Damnation Spring by Ash Davidson

Damnation Spring by Ash Davidson

Author:Ash Davidson
Language: eng
Format: epub
Publisher: Scribner
Published: 2021-08-03T00:00:00+00:00


COLLEEN

Rain pelted the truck, windshield a blur, even on fast wipe. The downpour had let loose almost as soon as they’d left Helen’s.

“You waited out front the whole time?” Colleen quizzed Chub.

Chub nodded. Rich had never forgotten him before. Should she check the mill lot? Gail would have said if something had happened, wouldn’t she? Worry pulsed in Colleen’s mind—Please, please—so consuming that when she bounced up the driveway and saw his truck parked out front, it took a moment for anger to leak in. Chub disappeared to his room.

Rich was laid out on top of the bedspread, still in his work clothes.

“You forgot Chub?” she demanded.

“I’ve got a hell of a headache.” Rich squinted at her, dropped his head back onto the pillow.

“A headache? You forgot your son.”

“I put my shoulder out,” Rich explained. “They blocked the road off. ‘Save Damnation Grove.’ ”

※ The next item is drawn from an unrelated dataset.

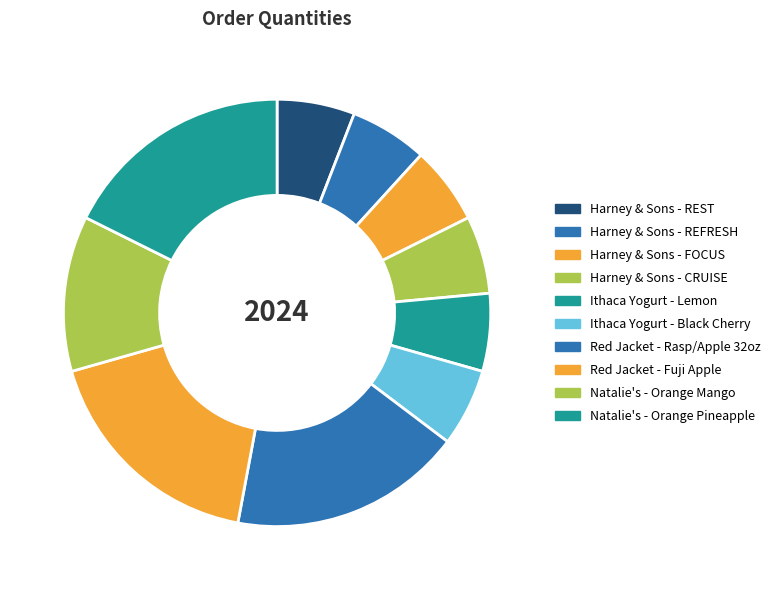

How many segments does this pie chart have?

10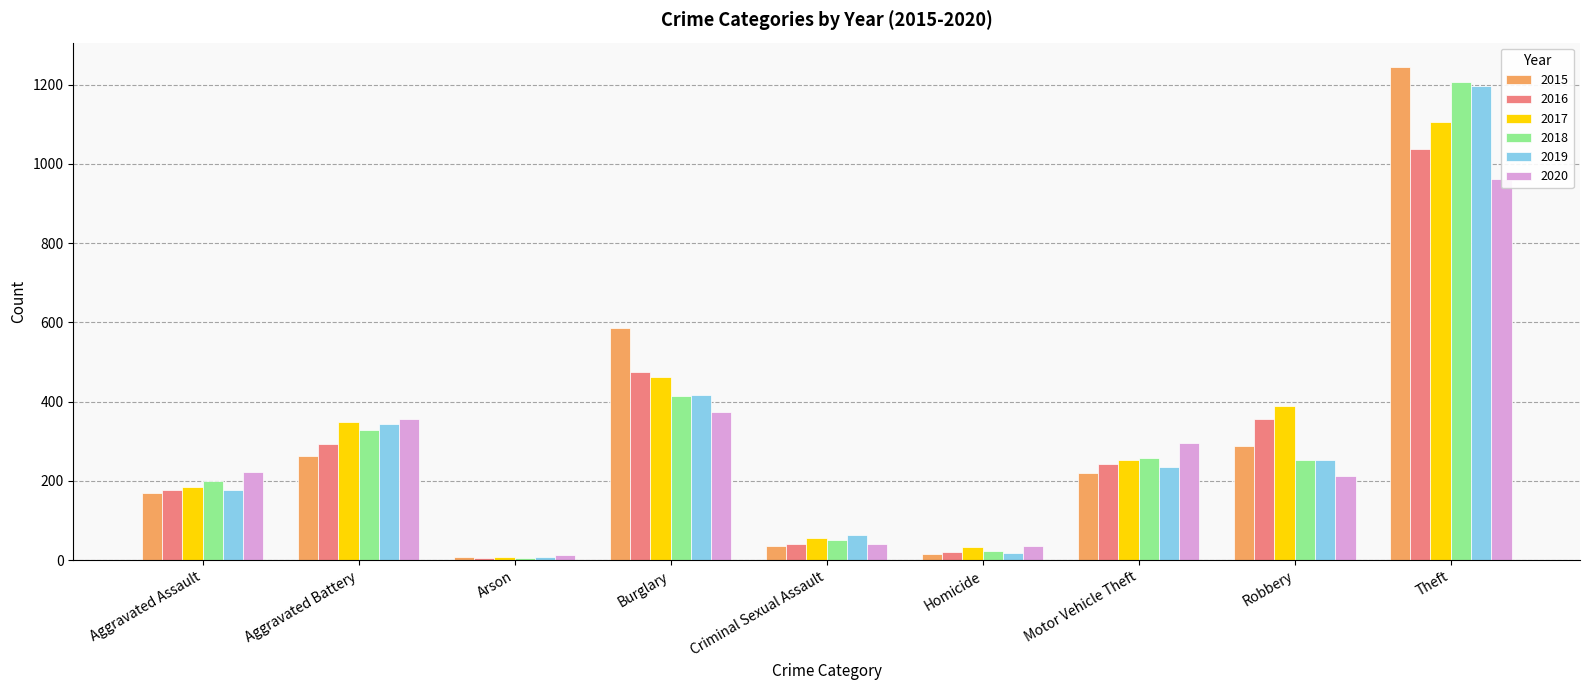

Which series has the largest total across all categories?

2017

“Again?” she asked. He reached for the painkillers on the nightstand. “You’re only supposed to take two.” She picked the extras out of his palm, snatched the empty water glass, filled it at the bathroom sink, and thrust it back.

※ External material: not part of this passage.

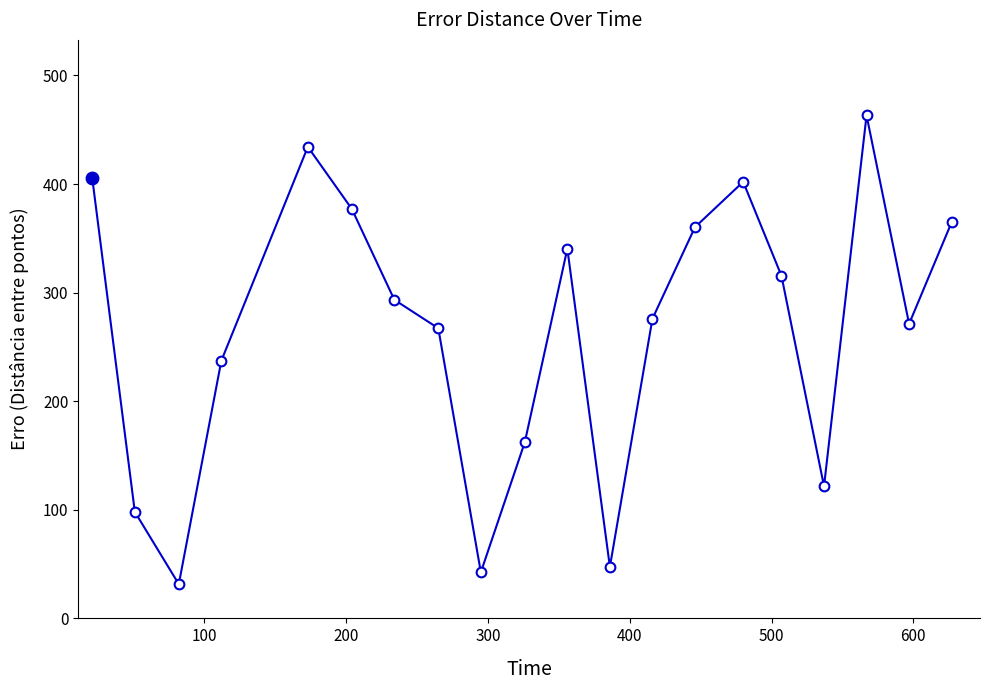

What is the value of the 16th point from the left?

315.5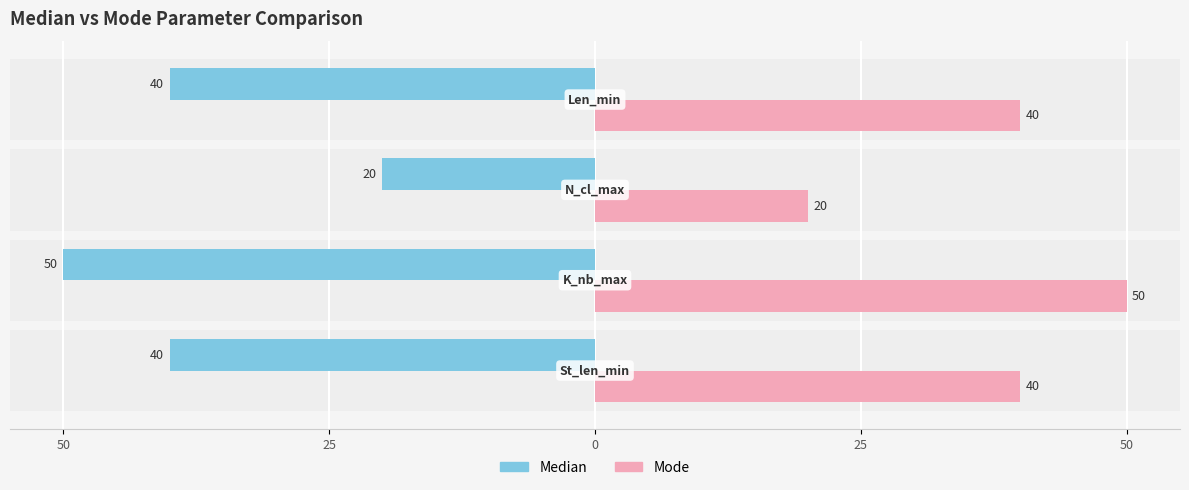

What is the lowest value of the Median series?

20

“Thanks. You okay?” he asked.

She should have been furious with him still—buying that land and not telling her—but here were the tears she’d been holding back since she’d seen the swaddle hanging over the side of the crib at Helen’s.

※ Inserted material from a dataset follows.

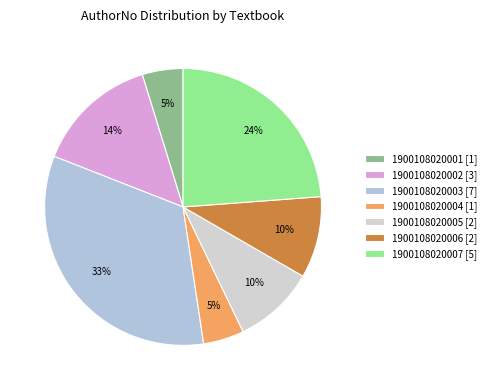

How many segments does this pie chart have?

7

He lifted his good arm. “Come here.”

She crawled in. He raked hair out of her eyes. He smelled of sawdust and gasoline. He took her hand, guided it to the egg.

“What happened?” she asked.

“For a bunch of pacifists, they got a funny way of showing it.”

She slid her hand down the side of his neck.

“Up on the Rib today,” Rich said, “there were these three dead deer, just laid out in a clearing. Not a scratch on them—” He shifted uncomfortably, hissed air through his teeth. “I really did a number on it this time.”

She helped him out of his shirt, cupped her hand over the swollen lump on his head, like she could heal it.

Once Rich fell asleep, she went into the kitchen, opened the cabinet below the junk drawer, and removed a single jam jar, a masking-tape label across the lid—Daniel’s scrawl, handwriting she recognized from the lab notes she’d sometimes helped him type up, from the little pad he’d kept in his pocket to jot down things to look up at the library later, but never, not once, from a letter addressed to her. She’d thought the label would say her name, but it read only DC-31. She unscrewed the gold ring, pried off the canning lid underneath, filled it at the tap, closed it tight, and labeled it, 11/22/77, then slid it back into the cupboard. If Rich could gamble on seven hundred acres of trees, refuse to tell her what it cost, she could do this.